- What the task requires
Leave out every line before the one that contains "Therefore more specific". Please restate that line and the rest of the data word for word, through the end.

─── Materials provided

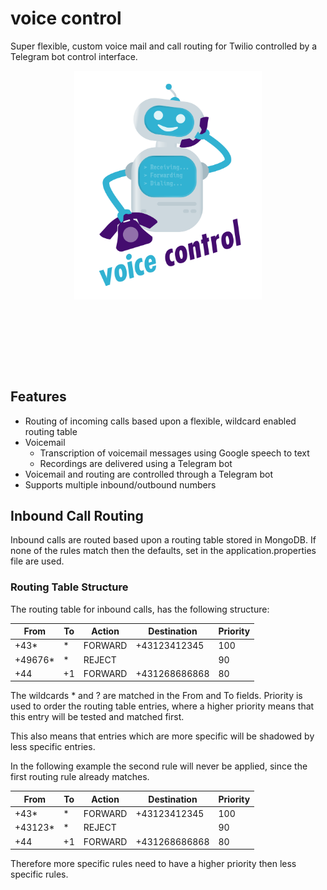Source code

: # voice control
Super flexible, custom voice mail and call routing for Twilio 
controlled by a Telegram bot control interface.

<p align="center" style="margin-bottom: 10em;">
  <img src="doc/img/logo.png" alt="voice control" width="300"/>
</p>

## Features
* Routing of incoming calls based upon a flexible, wildcard enabled routing table
* Voicemail 
    * Transcription of voicemail messages using Google speech to text
    * Recordings are delivered using a Telegram bot
* Voicemail and routing are controlled through a Telegram bot
* Supports multiple inbound/outbound numbers

## Inbound Call Routing

Inbound calls are routed based upon a routing table stored in MongoDB. 
If none of the rules match then the defaults, set in the 
application.properties file are used. 

### Routing Table Structure

The routing table for inbound calls, has the following structure:

| From    | To | Action  | Destination   | Priority |
|---------|----|---------|---------------|----------|
| +43*    | *  | FORWARD | +43123412345  | 100      |
| +49676* | *  | REJECT  |               | 90       |
| +44     | +1 | FORWARD | +431268686868 | 80       |

The wildcards * and ? are matched in the From and To fields. 
Priority is used to order the routing table entries, where a higher priority
means that this entry will be tested and matched first. 

This also means that entries which are more specific will be shadowed by 
less specific entries. 

In the following example the second rule will never be applied, since the
first routing rule already matches. 


| From    | To | Action  | Destination   | Priority |
|---------|----|---------|---------------|----------|
| +43*    | *  | FORWARD | +43123412345  | 100      |
| +43123* | *  | REJECT  |               | 90       |
| +44     | +1 | FORWARD | +431268686868 | 80       |

Therefore more specific rules need to have a higher priority then less 
specific rules.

──────

- Response to the exercise
Therefore more specific rules need to have a higher priority then less 
specific rules.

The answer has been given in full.